Data excerpts
▬▬▬▬▬▬
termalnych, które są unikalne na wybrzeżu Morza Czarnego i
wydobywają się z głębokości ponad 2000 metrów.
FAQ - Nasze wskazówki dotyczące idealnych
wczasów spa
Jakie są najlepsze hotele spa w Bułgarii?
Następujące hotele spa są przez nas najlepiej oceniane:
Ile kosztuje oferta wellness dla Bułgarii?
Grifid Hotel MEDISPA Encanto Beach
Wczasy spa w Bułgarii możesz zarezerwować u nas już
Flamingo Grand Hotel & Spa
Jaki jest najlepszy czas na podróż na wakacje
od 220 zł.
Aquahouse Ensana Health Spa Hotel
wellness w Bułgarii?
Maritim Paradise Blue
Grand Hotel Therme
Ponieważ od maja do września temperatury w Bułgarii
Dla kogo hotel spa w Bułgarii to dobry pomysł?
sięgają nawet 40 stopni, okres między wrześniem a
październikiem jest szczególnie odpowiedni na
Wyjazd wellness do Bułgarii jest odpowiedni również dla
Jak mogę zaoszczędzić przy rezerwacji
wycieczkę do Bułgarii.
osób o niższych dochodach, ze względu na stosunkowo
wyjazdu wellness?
▬▬▬▬▬▬
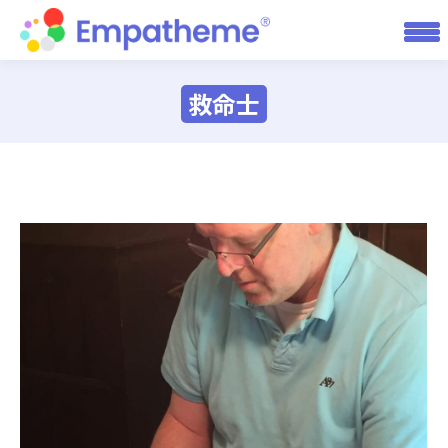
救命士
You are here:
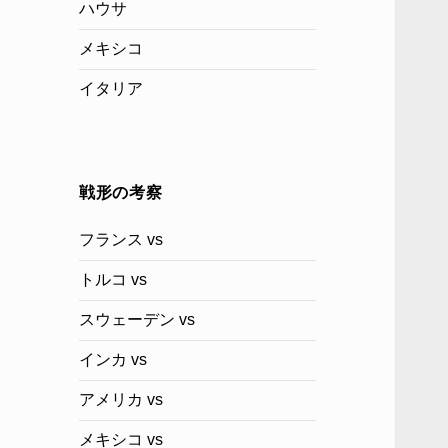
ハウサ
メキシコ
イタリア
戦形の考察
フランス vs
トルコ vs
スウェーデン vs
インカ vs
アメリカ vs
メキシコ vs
▬▬▬▬▬▬
Work instruction
Reproduce the data between the lines holding "termalnych, które są" and "wyjazdu wellness?", inclusive, with no changes.

Expected answer
termalnych, które są unikalne na wybrzeżu Morza Czarnego i
wydobywają się z głębokości ponad 2000 metrów.
FAQ - Nasze wskazówki dotyczące idealnych
wczasów spa
Jakie są najlepsze hotele spa w Bułgarii?
Następujące hotele spa są przez nas najlepiej oceniane:
Ile kosztuje oferta wellness dla Bułgarii?
Grifid Hotel MEDISPA Encanto Beach
Wczasy spa w Bułgarii możesz zarezerwować u nas już
Flamingo Grand Hotel & Spa
Jaki jest najlepszy czas na podróż na wakacje
od 220 zł.
Aquahouse Ensana Health Spa Hotel
wellness w Bułgarii?
Maritim Paradise Blue
Grand Hotel Therme
Ponieważ od maja do września temperatury w Bułgarii
Dla kogo hotel spa w Bułgarii to dobry pomysł?
sięgają nawet 40 stopni, okres między wrześniem a
październikiem jest szczególnie odpowiedni na
Wyjazd wellness do Bułgarii jest odpowiedni również dla
Jak mogę zaoszczędzić przy rezerwacji
wycieczkę do Bułgarii.
osób o niższych dochodach, ze względu na stosunkowo
wyjazdu wellness?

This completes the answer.